Синцов присел на лавочку у выхода из аллеи, расстегнул полевую сумку, проверил еще раз все, что лежало в ней, и, снова застегнув, подумал, что, если проситься обратно в строй, надо сегодня поговорить об этом прямо с командующим: другого такого удобного случая не будет.
Он посмотрел на часы – оставалось ждать еще десять минут, а когда положил часы обратно в карман, увидел вышедшего на крыльцо корпуса Серпилина в тапочках и в синем лыжном костюме.
Довольно жмурясь на солнце, он то разводил руки в стороны, вниз ладонями, то сжимал их в кулаки и сводил к плечам, – наверно, радовался, что может это делать.
Потом открыл глаза и увидел подошедшего и стоявшего теперь в пяти шагах от него Синцова.
– Смотри-ка, – сказал он почти без удивления и шагнул с крыльца.
– Товарищ командующий… – Синцов, отрапортовав все, что положено – кто он есть и по чьему приказанию явился, стал отстегивать ремешок на полевой сумке, чтобы достать письма.
Но Серпилин остановил:
– Погоди. Отдашь. Во-первых, здравствуй. – Он пожал руку Синцову с такой силой, что у того заныли пальцы, – созорничал, хотел показать, что выздоровел. Пожал – и сам улыбнулся. – На лавочку пойдем сядем. Жалко от солнца уходить. Видишь, какое оно сегодня? Выздоравливающие – самые счастливые люди на свете. Всему радуются, даже до глупости.

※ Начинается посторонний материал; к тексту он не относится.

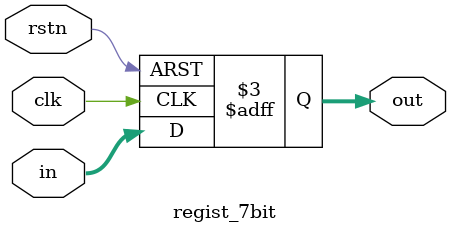
<source format=v>

module regist_7bit(
//-----input-----
  clk,
  rstn,
  in,
//-----output-----
  out
);

input clk;
input rstn;
input [6:0]in;
output [6:0]out;
reg [6:0]out;

always@(posedge clk or negedge rstn)
begin
  if(!rstn)
    begin
      out<=7'b0;
    end
  else
    begin
      out<=in;
    end
end

endmodule

</source>
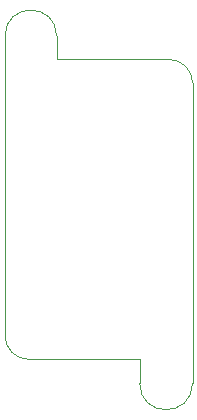
<source format=gbr>
%TF.GenerationSoftware,KiCad,Pcbnew,9.0.5*%
%TF.CreationDate,2025-12-10T00:05:15-08:00*%
%TF.ProjectId,camcontrol stm32,63616d63-6f6e-4747-926f-6c2073746d33,rev?*%
%TF.SameCoordinates,Original*%
%TF.FileFunction,Profile,NP*%
%FSLAX46Y46*%
G04 Gerber Fmt 4.6, Leading zero omitted, Abs format (unit mm)*
G04 Created by KiCad (PCBNEW 9.0.5) date 2025-12-10 00:05:15*
%MOMM*%
%LPD*%
G01*
G04 APERTURE LIST*
%TA.AperFunction,Profile*%
%ADD10C,0.050000*%
%TD*%
G04 APERTURE END LIST*
D10*
X4368800Y0D02*
X4368800Y1981200D01*
X13875000Y0D02*
G75*
G02*
X15875000Y-2000000I0J-2000000D01*
G01*
X2000000Y-25400000D02*
G75*
G02*
X0Y-23400000I0J2000000D01*
G01*
X15875000Y-27432000D02*
G75*
G02*
X11404600Y-27432000I-2235200J0D01*
G01*
X0Y1981200D02*
G75*
G02*
X4368800Y1981200I2184400J0D01*
G01*
X13875000Y0D02*
X4368800Y0D01*
X0Y-23400000D02*
X0Y0D01*
X15875000Y-25400000D02*
X15875000Y-27432000D01*
X11404600Y-25400000D02*
X2000000Y-25400000D01*
X11404600Y-25400000D02*
X11404600Y-27432000D01*
X0Y0D02*
X0Y1981200D01*
X15875000Y-25400000D02*
X15875000Y-2000000D01*
M02*

</source>
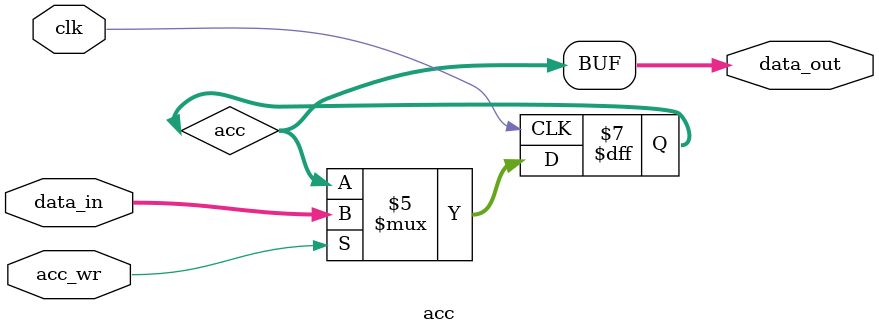
<source format=v>
`timescale 1ns / 1ps
module acc(
    input wire clk, acc_wr, //Ê±ÖÓ¡¢acc¶ÁÐ´¿ØÖÆ
    input wire [15:0] data_in,  //16Î»ÊäÈëÊý¾Ý
    output wire [15:0] data_out //16Î»Êä³öÊý¾Ý
);
    reg [15:0] acc; //16Î»acc

    initial 
    begin
        acc = 1;  //acc³õÊ¼»¯1
    end

    assign data_out = acc; 

    always@(negedge clk) 
    begin
      if(acc_wr == 1)
        acc = data_in;
    end

endmodule
</source>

Серпилин читал письма без очков, только подальше отодвигая листки от глаз. А Синцов сидел рядом на лавочке и, искоса глядя на него, думал, что командующий выглядит сейчас моложе, чем в последнее время на фронте, и что в этом своем синем лыжном костюме он похож на какого-нибудь тренера по футболу или по боксу: хотя и худощавый, но кость крепкая и под курткой чувствуются мускулы.
Письмо Бойко Серпилин прочел один раз, а письмо Захарова – два. Прочитав во второй раз, нахмурился и минуту над чем-то думал. Потом повернулся к Синцову, спросил:
– Карандаш имеешь?
Синцов подал ему карандаш и положил на колено полевую сумку, чтобы командующему было удобнее расписаться на пакетах.

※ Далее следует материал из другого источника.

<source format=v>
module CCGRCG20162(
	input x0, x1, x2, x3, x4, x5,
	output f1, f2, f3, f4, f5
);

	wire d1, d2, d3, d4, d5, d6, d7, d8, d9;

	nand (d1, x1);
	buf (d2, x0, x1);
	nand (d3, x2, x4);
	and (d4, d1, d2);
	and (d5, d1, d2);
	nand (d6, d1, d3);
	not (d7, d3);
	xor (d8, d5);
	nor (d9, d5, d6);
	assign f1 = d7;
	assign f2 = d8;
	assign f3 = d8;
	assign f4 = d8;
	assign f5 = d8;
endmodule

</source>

Серпилин расписался, пометил день и час получения и отдал Синцову пакеты, а письма продолжал держать в руке.
– Карта при тебе?
– Так точно.
– Тогда пойдем в хату, доложишь обстановку.
«Хата» у командующего была хорошая, просторная, с большой никелированной кроватью, зеркальным шкафом и мебелью в парусиновых чехлах. На середине комнаты стоял круглый стол, накрытый плюшевой скатертью. На столе – стопка книг и графин с водой.

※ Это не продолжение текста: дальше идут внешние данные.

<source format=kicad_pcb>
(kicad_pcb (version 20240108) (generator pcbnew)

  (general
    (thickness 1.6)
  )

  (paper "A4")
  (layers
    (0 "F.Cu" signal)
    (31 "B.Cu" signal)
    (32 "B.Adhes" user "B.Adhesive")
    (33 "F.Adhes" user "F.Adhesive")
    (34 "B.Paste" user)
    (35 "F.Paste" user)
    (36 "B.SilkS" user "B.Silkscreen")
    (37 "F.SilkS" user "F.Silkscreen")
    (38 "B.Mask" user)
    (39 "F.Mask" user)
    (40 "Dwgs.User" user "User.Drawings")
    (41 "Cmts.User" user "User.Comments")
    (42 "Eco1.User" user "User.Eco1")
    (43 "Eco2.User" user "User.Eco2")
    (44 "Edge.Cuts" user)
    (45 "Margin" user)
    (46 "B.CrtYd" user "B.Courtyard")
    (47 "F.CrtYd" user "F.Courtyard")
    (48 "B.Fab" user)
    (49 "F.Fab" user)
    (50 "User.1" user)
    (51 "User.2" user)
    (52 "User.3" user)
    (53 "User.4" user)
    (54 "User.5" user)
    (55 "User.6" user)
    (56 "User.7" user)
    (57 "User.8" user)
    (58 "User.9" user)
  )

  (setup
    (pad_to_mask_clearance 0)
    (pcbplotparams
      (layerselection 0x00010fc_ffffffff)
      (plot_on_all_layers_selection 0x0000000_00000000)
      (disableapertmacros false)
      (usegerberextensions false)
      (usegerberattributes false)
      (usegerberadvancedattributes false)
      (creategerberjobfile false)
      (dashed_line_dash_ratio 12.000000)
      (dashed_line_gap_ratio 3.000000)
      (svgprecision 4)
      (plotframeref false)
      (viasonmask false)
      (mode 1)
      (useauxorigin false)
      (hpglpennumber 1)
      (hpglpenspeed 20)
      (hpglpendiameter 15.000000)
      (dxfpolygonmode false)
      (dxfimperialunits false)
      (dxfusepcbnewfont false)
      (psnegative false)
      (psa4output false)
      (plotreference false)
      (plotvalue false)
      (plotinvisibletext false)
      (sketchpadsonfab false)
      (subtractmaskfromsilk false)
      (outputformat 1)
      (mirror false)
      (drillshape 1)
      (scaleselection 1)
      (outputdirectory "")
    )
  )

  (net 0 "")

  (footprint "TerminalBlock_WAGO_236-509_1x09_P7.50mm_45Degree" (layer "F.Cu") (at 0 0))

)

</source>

Серпилин кивнул, показывая, что здесь надо будет разложить карту для доклада, и, взяв стопку книг, сам отнес ее на подоконник. Синцов поставил графин на тумбочку около кровати и стал снимать со стола плюшевую скатерть. Серпилин, вернувшись к столу, сделал такое движение, словно хотел помочь, но Синцов быстро управился со скатертью, свернул и повесил на стул. То, что со стороны казалось трудным при его покалеченной руке, на самом деле не так уж затрудняло его, а трудными были как раз такие мелочи, о которых никто и не думал, например застегнуть две пуговички на правом обшлаге гимнастерки…
Разложив карту, Синцов стал докладывать обстановку, делая карандашом только слабые пометки, которые потом можно будет стереть резинкой. Такой доклад по чистой карте, на которой не обозначены ни наш передний край, ни передний край противника, ни первые, ни вторые эшелоны, ни командные пункты, ни тылы, ни огневые позиции, требовал напряжения памяти. Синцов старался оказаться на высоте и не допустить ни одной неточности, хотя понимал, что главное для Серпилина сейчас не сами контуры огневых позиций или флажки командных пунктов, а совсем другое, то, что постепенно вырастало перед ним за всеми этими подробностями. Главное для Серпилина состояло в том, что, судя по нарезанной его армии узкой полосе, при которой на переднем крае стояли только две дивизии, а четыре оставались в глубине, можно было предполагать, что именно здесь, в полосе его армии, и собираются наносить главный фронтовой удар. Если бы его армию поставили на вспомогательное направление, навряд отвели бы ей такую узкую полосу и так глубоко эшелонировали ее дивизии.